Principle: Heroes only appear heroic in retrospect when the setbacks and/or failures they faced can finally be seen as stepping stones to their greatness. Whether spiritual or secular, leaders are tested not by their successes but by their failures. It takes no special skill to succeed when the times are favorable. It’s when situations and conditions change that character is tested.

The great men and women of history are not those who never failed. They are those who survived failure, who kept on going, who refused to be defeated, who never gave up or gave in. They kept striving and they learned from every mistake. They viewed failure as a learning experience. Defeat was not an option; their drive was to become stronger, wiser and more determined.  That summarizes the life of Moses as described in last week’s Torah reading and this one as well.

Jim Collins, in his book HOW THE MIGHTY FALL, explains it this way:

The signature of the truly great versus the merely successful is not the absence of difficulty, but the ability to come back from setbacks, even cataclysmic catastrophes, stronger than before … The path out of darkness begins with those exasperatingly persistent individuals who are constitutionally incapable of capitulation. It’s one thing to suffer a staggering defeat… and entirely another to give up on the values and aspirations that make the protracted struggle worthwhile. Failure is not so much a physical state as a state of mind; success is falling down, and getting up one more time, without end.

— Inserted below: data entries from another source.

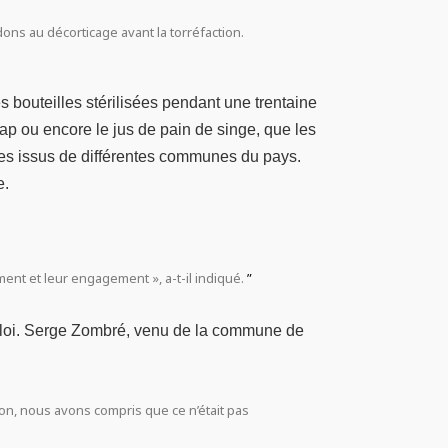
ns au décorticage avant la torréfaction.
s bouteilles stérilisées pendant une trentaine
p ou encore le jus de pain de singe, que les
mes issus de différentes communes du pays.
e.
t et leur engagement », a-t-il indiqué.
emploi. Serge Zombré, venu de la commune de
ion, nous avons compris que ce n’était pas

The truth is that greatness cannot be achieved without failure. There are heights you cannot climb without first having stumbled. Defeats, delays and disappointments hurt. They hurt for Moses but he kept on keeping on.
In Tune with Torah this week = understanding that in those times we feel discouraged and demoralized, it behooves us to remember that today’s heroes, today’s ‘greats’ suffered failures. At times they were dismissed as troublemakers, even fools, but they never lost FAITH. What made them great is that they kept going. The road to success always passes through valleys of failure. There is no other way. Be strong and carry on.